Post by Ann » Wed Feb 09, 2022 5:31 pm

De58te wrote: Wed Feb 09, 2022 5:06 pm I am a bit puzzled. Today's APOD description seems to imply that the most dangerous star near Earth is Eta Carinae at 10,000 ly. Yet the very link to "dangerous star near Earth" states that the closest Supernova stars to Earth are IK Pegasi B at 150 light years and Betelgeuse at about 600 ly. Yet the article goes on to say that NASA has determined that a supernova has to be within 50 ly to affect life on Earth? Seems that Eta Carinae is a bit farther away than 50 ly.

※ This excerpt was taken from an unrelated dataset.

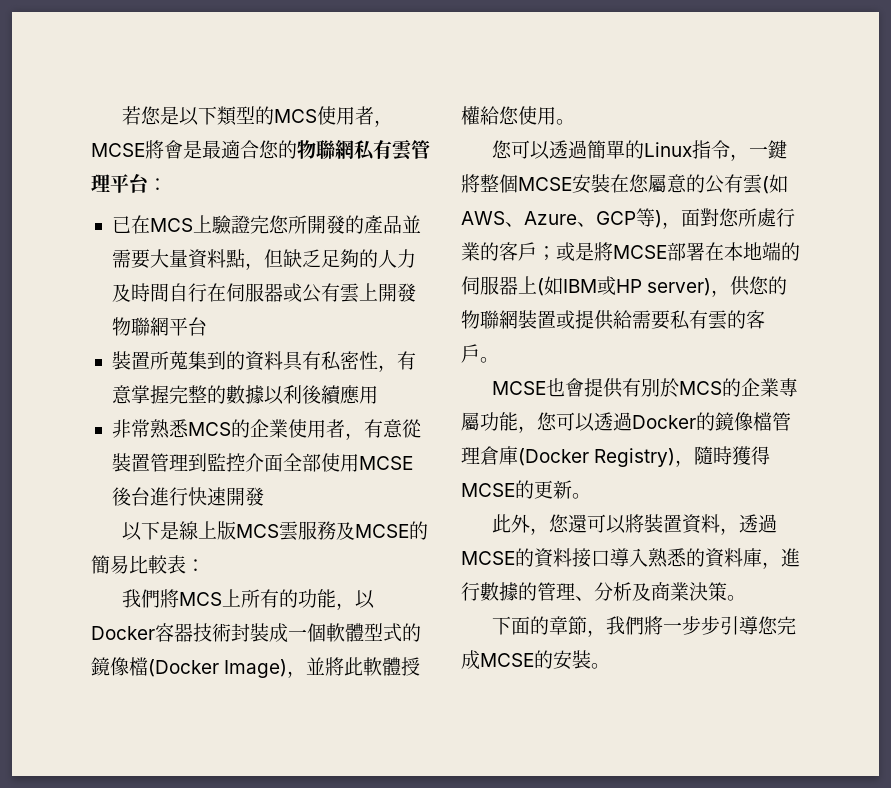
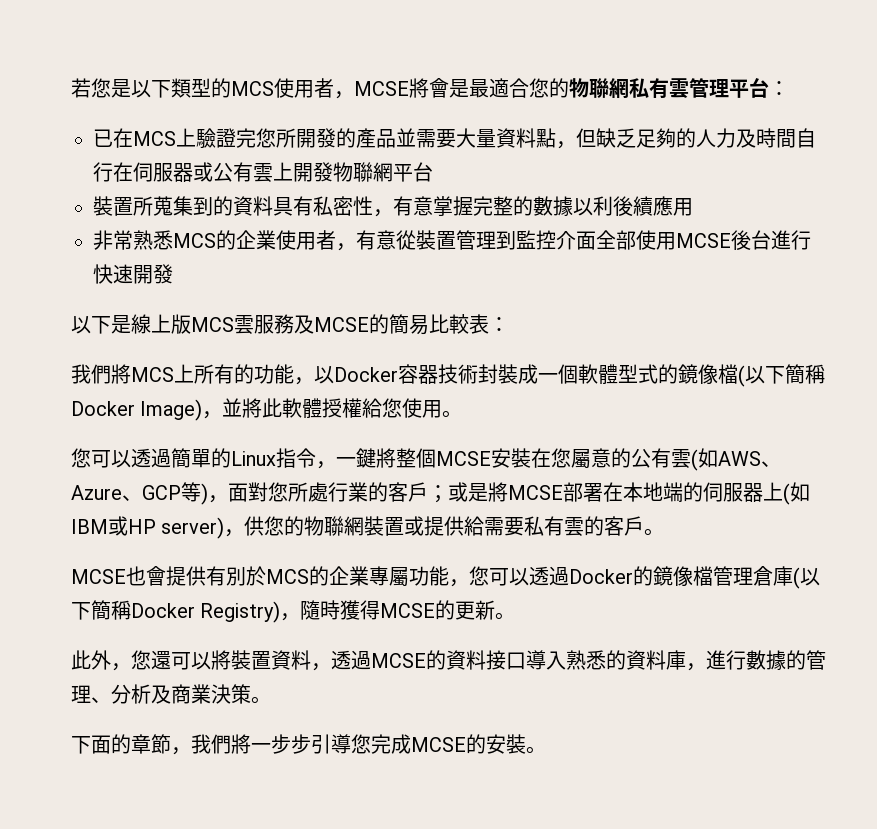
[148,659,219,677] (Docker -> [738,364,825,387] [71,401,135,416] (以下簡稱Docker
[518,448,589,466] (Docker -> [793,567,820,589] [71,600,195,620] (以下簡稱Docker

I would think that the most dangerous star closest to the Earth would be the Sun. I have read articles that a direct hit from a CME from the Sun could knock out satellites and be a death threat to astronauts on the space station. And a really big Carrington event today can knock out country wide electrical grids for months which in today's technological dependence on electrical power would mean no home lights and heating and no delivery and refrigeration of food for months. How many of you have food supplies to last for months? It would be the dark ages.
Eta Carina isn't dangerous to the Earth, because it is too far away. We have also reason to believe that if it goes supernova and launches a tremendous jet, the jet will not be aimed at us, because we see the Homunculus Nebula of Eta Car at an angle.

A potentially much more dangerous star is WR star Wolf-Rayet 104:

Wikipedia wrote about WR 104:

The WR star is surrounded by a distinctive spiral Wolf–Rayet nebula, often referred to as a pinwheel nebula. The rotational axis of the binary system, and likely of the two closest stars, is directed approximately towards Earth. Within the next few hundred thousand years, the Wolf–Rayet star is predicted to probably become a core-collapse-supernova with a small chance of producing a long duration gamma-ray burst.

The possibility of a supernova explosion from WR 104 having destructive consequences for life on Earth stirred interest in the mass media, and several popular science articles have been issued in the press since 2008. Some articles decide to reject the catastrophic scenario, while others leave it as an open question. Scientists currently believe the odds of WR 104 posing a risk to be small.